FloridSleeves / LLMDebugger

LDB: A Large Language Model Debugger via Verifying Runtime Execution Step by Step
Apache License 2.0
369 stars 38 forks source link

How to prompt #4

Closed ebudmada closed 4 months ago

ebudmada commented 6 months ago

Hello, thank you for your tool, very impressive. Running benchmark is not very usefull. Can you share the code how to prompt the llm and get the final response?

Thank you

FloridSleeves commented 6 months ago

Thank you for your interest in our work!

For how to debug programs other than benchmark programs, we have a demo. The demo code shows how to do this: code.

Here is the code we use to debug using API provided in LDB:

"""
class PyGenerator:

ldb_debugldb_debug(self, prompt: str, prev_func_impl: str, failed_test: str, entry: str, model: ModelBase, prev_msg: List[Message], dataset_type: str = "", level: str = "block")
Args:
        prompt (str): Text description or the code to be translated.
        prev_func_impl (str): Implementation of the previous function.
        failed_test (str): One failed test.
        entry (str): Entry point where debugging is initiated.
        model (ModelBase): Model used for debugging. The values could be 'gpt-3.5-turbo-1106', 'gpt-4-1106-preview', 'StarCoder', 'CodeLlama'.
        prev_msg (List[Message]): Previous debugging messages and information.
        dataset_type (str, optional): Type of dataset being processed. The values could be 'HumanEval' for text-to-code tasks, and 'TransCoder' for C++-to-Python translation tasks.
        level (str, optional): Level of debugging to be performed. Default is "block". The values could be 'line', 'block', 'function'.

ldb_generate(
        self,
        func_sig: str,
        model: ModelBase,
        messages: List[Message],
        prev_func_impl: Optional[str] = None,
        failed_tests: Optional[str] = None,
        num_comps: int = 1,
        temperature: float = 0.0,
        dataset_type: str = "",
    ) -> Union[str, List[str]]

Args:
        func_sig (str): Signature of the function to be generated.
        model (ModelBase): Model used for code generation. Possible values: 'gpt-3.5-turbo-1106', 'gpt-4-1106-preview', 'StarCoder', 'CodeLlama'.
        messages (List[Message]): Debugging messages and information.
        prev_func_impl (str, optional): Implementation of the previous function.
        failed_tests (str, optional): A failed test (this arg is not used in this function).
        num_comps (int, optional): Number of completions to generate. Default is 1.
        temperature (float, optional): Sampling temperature for text generation. Default is 0.0.
        dataset_type (str, optional): Type of dataset being processed.
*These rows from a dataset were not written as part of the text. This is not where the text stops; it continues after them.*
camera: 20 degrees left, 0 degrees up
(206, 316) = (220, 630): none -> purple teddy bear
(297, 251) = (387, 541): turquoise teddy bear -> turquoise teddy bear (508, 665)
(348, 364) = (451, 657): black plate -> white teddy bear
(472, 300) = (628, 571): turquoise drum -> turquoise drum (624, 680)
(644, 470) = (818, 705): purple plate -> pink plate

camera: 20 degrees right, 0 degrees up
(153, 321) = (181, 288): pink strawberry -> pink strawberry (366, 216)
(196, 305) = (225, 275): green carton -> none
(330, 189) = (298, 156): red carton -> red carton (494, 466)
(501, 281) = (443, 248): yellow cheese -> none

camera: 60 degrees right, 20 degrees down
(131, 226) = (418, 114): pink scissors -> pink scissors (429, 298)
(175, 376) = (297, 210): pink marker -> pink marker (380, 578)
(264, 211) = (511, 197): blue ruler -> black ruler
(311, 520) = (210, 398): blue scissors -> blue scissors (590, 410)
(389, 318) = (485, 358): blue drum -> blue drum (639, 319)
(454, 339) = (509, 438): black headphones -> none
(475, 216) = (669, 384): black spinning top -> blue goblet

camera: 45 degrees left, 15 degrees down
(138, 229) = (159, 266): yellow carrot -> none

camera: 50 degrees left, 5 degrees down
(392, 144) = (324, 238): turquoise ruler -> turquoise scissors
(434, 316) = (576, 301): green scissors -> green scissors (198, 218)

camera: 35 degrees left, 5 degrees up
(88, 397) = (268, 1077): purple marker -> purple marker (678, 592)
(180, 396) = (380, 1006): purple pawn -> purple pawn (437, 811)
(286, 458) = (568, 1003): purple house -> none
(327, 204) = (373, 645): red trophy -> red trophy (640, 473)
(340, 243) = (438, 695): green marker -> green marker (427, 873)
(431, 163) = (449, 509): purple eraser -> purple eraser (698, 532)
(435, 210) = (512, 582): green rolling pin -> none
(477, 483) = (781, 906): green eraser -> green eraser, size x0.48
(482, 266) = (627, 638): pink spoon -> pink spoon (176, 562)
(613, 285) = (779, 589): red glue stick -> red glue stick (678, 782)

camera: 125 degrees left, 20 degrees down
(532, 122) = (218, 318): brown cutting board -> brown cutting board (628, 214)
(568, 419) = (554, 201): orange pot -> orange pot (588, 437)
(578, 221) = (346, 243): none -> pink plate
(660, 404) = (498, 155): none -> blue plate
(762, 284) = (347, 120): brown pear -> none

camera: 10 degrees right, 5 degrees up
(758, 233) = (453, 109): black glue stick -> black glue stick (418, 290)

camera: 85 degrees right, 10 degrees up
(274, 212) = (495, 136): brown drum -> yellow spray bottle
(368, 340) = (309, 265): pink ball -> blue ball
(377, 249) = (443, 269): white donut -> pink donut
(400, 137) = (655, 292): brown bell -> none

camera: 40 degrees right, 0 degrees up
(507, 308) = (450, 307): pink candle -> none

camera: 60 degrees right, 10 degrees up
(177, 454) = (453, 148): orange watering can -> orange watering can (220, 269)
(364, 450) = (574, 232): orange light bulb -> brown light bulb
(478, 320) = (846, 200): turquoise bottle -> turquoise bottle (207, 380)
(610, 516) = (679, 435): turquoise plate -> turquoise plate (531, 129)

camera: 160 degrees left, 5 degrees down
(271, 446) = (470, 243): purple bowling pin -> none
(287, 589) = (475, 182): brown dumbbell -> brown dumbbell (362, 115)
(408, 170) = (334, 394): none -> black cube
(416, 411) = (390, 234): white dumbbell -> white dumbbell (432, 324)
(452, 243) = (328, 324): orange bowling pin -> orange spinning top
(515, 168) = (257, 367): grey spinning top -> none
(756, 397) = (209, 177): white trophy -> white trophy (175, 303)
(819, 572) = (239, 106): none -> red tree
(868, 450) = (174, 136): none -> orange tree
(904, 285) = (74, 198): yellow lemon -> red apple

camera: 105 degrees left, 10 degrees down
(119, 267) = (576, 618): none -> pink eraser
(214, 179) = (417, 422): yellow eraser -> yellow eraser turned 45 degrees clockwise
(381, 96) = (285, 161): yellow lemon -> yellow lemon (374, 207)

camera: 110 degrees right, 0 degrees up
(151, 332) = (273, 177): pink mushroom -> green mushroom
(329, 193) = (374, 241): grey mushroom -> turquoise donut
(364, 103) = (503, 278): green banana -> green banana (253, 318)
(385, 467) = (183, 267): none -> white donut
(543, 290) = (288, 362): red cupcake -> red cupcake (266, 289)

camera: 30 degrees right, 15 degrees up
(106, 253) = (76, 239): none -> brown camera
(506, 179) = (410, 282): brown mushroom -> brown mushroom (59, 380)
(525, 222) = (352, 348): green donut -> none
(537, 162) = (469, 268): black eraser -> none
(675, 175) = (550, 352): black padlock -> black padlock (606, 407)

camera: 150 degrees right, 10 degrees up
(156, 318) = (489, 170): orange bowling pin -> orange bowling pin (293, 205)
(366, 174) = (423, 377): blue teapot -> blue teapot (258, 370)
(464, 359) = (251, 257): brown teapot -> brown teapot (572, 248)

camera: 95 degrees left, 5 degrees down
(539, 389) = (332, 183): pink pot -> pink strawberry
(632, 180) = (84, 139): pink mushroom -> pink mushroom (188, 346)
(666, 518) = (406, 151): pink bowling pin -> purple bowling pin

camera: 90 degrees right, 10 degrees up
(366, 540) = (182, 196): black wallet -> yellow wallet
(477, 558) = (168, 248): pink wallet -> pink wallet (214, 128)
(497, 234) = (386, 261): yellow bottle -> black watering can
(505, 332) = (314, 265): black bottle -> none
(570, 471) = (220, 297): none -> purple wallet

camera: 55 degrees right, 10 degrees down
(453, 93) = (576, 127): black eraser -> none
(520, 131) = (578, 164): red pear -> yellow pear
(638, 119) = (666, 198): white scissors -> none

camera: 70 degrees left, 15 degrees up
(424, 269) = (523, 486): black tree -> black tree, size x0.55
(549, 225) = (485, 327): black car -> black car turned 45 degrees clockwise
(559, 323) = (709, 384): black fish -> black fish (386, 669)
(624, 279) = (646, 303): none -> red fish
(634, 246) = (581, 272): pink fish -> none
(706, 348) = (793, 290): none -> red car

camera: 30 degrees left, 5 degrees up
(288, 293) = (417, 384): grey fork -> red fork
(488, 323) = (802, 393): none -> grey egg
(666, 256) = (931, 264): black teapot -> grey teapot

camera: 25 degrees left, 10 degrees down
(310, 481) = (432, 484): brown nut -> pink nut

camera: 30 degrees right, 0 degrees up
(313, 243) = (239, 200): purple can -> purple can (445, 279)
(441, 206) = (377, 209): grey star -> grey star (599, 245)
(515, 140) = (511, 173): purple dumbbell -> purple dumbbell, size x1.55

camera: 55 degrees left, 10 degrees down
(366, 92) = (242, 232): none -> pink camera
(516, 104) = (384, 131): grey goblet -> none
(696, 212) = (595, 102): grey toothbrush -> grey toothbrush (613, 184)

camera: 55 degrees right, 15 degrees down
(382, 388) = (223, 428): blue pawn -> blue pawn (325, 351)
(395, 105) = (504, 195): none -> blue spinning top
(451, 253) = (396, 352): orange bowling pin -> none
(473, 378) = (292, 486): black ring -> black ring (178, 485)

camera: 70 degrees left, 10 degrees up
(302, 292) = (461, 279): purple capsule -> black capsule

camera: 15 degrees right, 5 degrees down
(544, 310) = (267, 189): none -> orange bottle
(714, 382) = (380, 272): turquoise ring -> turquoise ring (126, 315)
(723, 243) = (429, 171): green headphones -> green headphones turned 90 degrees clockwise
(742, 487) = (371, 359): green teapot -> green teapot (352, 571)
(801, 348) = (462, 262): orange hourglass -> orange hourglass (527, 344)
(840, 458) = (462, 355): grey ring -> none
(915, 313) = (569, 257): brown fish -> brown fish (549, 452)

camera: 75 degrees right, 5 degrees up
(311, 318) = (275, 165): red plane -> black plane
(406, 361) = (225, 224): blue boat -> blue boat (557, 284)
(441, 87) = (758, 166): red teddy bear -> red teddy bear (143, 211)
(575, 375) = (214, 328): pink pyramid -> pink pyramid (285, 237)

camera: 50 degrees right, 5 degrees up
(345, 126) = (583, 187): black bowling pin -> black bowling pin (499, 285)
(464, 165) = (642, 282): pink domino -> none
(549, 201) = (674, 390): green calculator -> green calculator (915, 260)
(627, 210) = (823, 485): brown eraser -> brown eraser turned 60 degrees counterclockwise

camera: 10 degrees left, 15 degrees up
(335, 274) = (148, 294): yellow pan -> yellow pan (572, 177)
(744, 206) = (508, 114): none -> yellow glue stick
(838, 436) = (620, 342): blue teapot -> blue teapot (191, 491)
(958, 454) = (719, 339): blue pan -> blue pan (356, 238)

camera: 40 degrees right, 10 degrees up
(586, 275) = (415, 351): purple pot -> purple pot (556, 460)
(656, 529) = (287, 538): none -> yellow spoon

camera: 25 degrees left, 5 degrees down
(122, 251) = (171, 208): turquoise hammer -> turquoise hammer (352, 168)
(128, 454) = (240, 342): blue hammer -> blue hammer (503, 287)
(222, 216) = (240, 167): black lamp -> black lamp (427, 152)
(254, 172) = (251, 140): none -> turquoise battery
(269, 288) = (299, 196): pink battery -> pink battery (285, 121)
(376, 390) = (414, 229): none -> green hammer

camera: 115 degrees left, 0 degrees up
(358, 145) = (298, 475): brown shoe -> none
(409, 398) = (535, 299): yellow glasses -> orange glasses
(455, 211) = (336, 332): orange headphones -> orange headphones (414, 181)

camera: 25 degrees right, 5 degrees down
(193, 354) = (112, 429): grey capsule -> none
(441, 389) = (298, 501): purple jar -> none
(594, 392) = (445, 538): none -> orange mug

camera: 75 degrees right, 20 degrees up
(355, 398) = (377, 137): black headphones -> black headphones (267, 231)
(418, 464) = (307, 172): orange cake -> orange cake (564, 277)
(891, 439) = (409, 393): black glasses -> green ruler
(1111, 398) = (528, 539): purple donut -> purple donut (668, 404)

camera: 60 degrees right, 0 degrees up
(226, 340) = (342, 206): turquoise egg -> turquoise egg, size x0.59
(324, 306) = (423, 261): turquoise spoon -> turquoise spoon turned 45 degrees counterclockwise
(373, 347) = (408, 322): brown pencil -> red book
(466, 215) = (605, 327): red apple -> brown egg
Possible values: 'HumanEval' for text-to-code tasks, 'TransCoder' for C++-to-Python translation tasks. Default is an empty string.

    Returns:
        Union[str, List[str]]: Generated code or list of generated codes.

"""
# One round debugging
gen = PyGenerator()
messages = gen.ldb_debug(prompt, code, test, entry_point, model, "", dataset_type, "block")
fixed_code, messages = gen.ldb_generate(
    func_sig=task,
    model=model,
    prev_func_impl=code,
    messages=messages,
    failed_tests=test,
    dataset_type=dataset_type,
)
ebudmada commented 6 months ago

ok now i understand why you are using the answer to generate the result. It is not always possible to know the expected outcome of the code, but when it is, looks like a great idea. Nice work!